# Mustering in Australia



## wild_spot (Jan 30, 2008)

This didn't really fit into any of the other categories so here we are!

I have a heap of photos I wanted to put up here so this will be my thread to show some photos and tell you guys what I'm doing.

I'm currently working for mustering season on a cattle station in the Pilbara in Western Australia. The station runs mostly shorthorn and Brahman cattle and is slowly moving over to drought masters. We muster during winter because it's dry and not too hot! Everything comes in, all the ****ty cattle and the fat steers and fat dry cows get sold, calves get marked, weaners get marked and weaned, and we buy in some new heifers and bulls. 

We have finished al the outside musters of all the lesser quality cattle now and are having a little it of a break and just doing the inside paddocks with the nice, cooperative cattle!

Today we mustered a paddock on a mix of droughtmasters and shorthorns and a LOT of calves. We spent a few hours walking along on foot with the calves because they don't move too well off the buggies or horses. 

Anyway into the photos! A lot of random ones here.

First some of me actually out mustering.





































Riding the workhorses in the arena. 



















One of the mustering buggies - these get a real beating, including knocking over scrub bulls and rogue cows to be shot!










The landscape 










Me in the purple and a friend being silly at the vet school










Some of the adorable calves










That will do for now, more to come!


----------



## Saskia (Aug 26, 2009)

That looks great!

How did you get involved in something like that?


----------



## PintoTess (Aug 18, 2010)

Woop woop here we go! Please keep posting pics! Theyre awesome :_


----------



## COWCHICK77 (Jun 21, 2010)

Awesome pics!!! Keep 'em coming


----------



## PhelanVelvel (Jan 6, 2012)

Rogue cows to be shot? By shot do you mean tranquilised, or...? I guess I just don't understand, sorry. D: Aren't you rounding them up? So why would you shoot them? o_o I know a scrub bull is feral/wild, but what is meant by rogue cow in this context if you're shooting them? Sorry, I don't know anything about this sort of thing.


----------



## Chevaux (Jun 27, 2012)

Thank you for the pictures. I'll gladly look at more......


----------



## DimSum (Mar 28, 2012)

Awesome shots! More please!!


----------



## wild_spot (Jan 30, 2008)
● ● ● ● ●
• **ASSIGNED TASK 1**
Change "tranquilised" to "sedated" in the mustering thread, giving the passage that begins at the words "## COWCHICK77 (Jun" and stops after "sort of thing.".

Figure understanding tasks
● ● ● ● ●
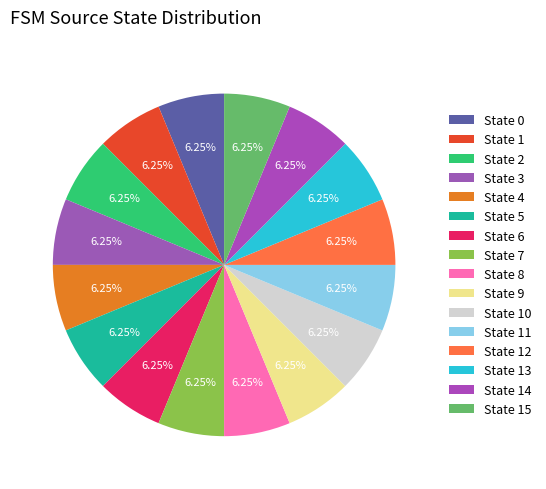

Which slice is the smallest?

State 0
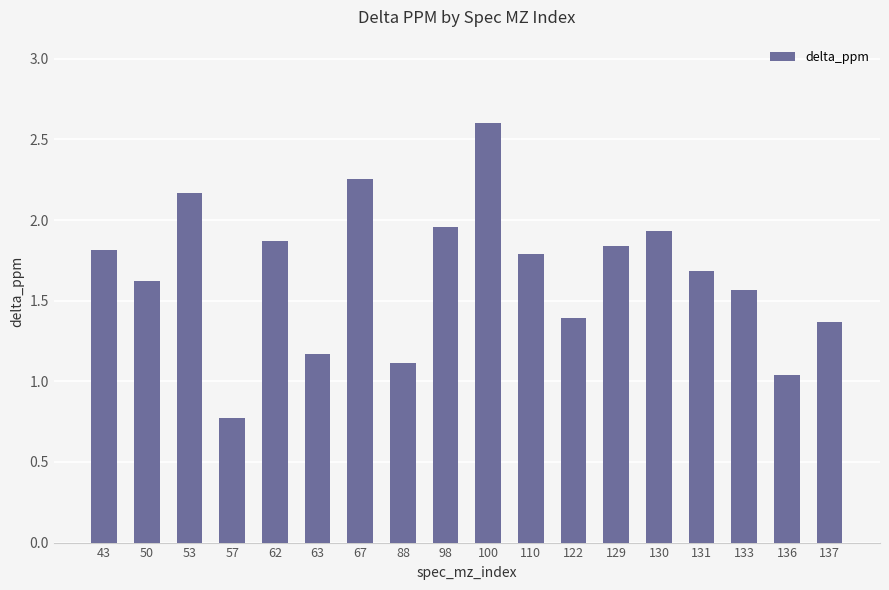

What is the average value?

1.7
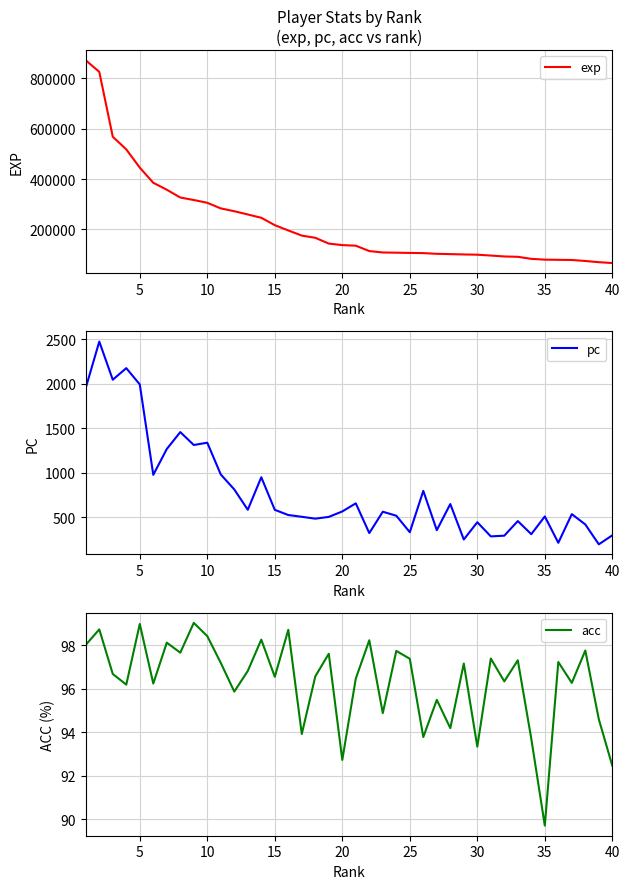

What is the lowest value of the pc series?

195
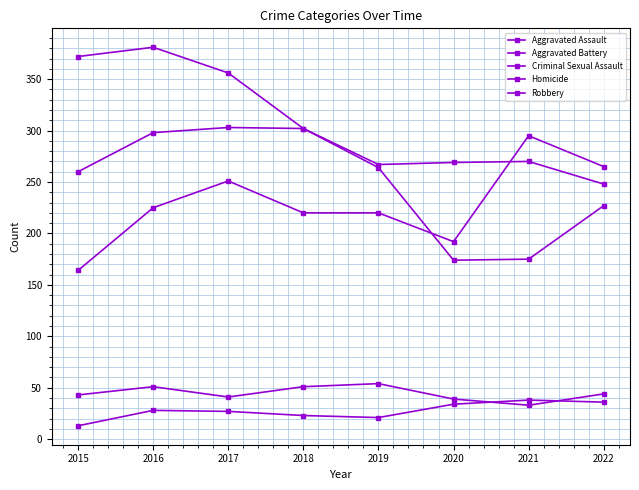

True or false: Aggravated Battery has a value of 298 at 2016.

True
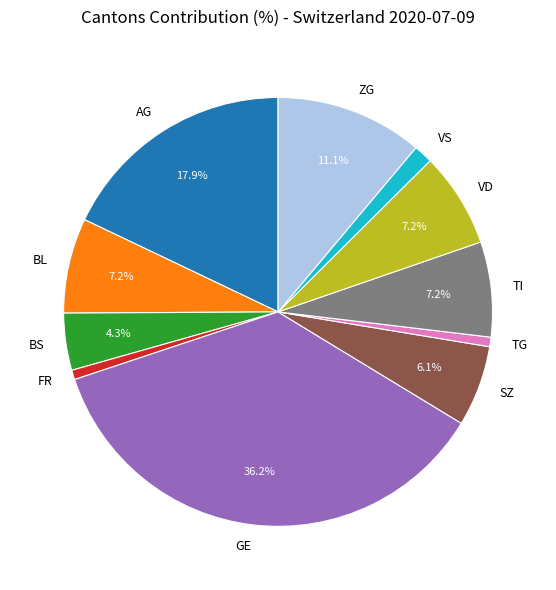

How many segments does this pie chart have?

11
● ● ● ● ●
• **ASSIGNED TASK 2**
Output the whole chart listing above word for word, omitting the pictures.

• **ANSWER BOX 1**
## COWCHICK77 (Jun 21, 2010)

Awesome pics!!! Keep 'em coming


----------



## PhelanVelvel (Jan 6, 2012)

Rogue cows to be shot? By shot do you mean sedated, or...? I guess I just don't understand, sorry. D: Aren't you rounding them up? So why would you shoot them? o_o I know a scrub bull is feral/wild, but what is meant by rogue cow in this context if you're shooting them? Sorry, I don't know anything about this sort of thing.

• **ANSWER BOX 2**
Which slice is the smallest?

State 0

What is the average value?

1.7

What is the lowest value of the pc series?

195

True or false: Aggravated Battery has a value of 298 at 2016.

True

How many segments does this pie chart have?

11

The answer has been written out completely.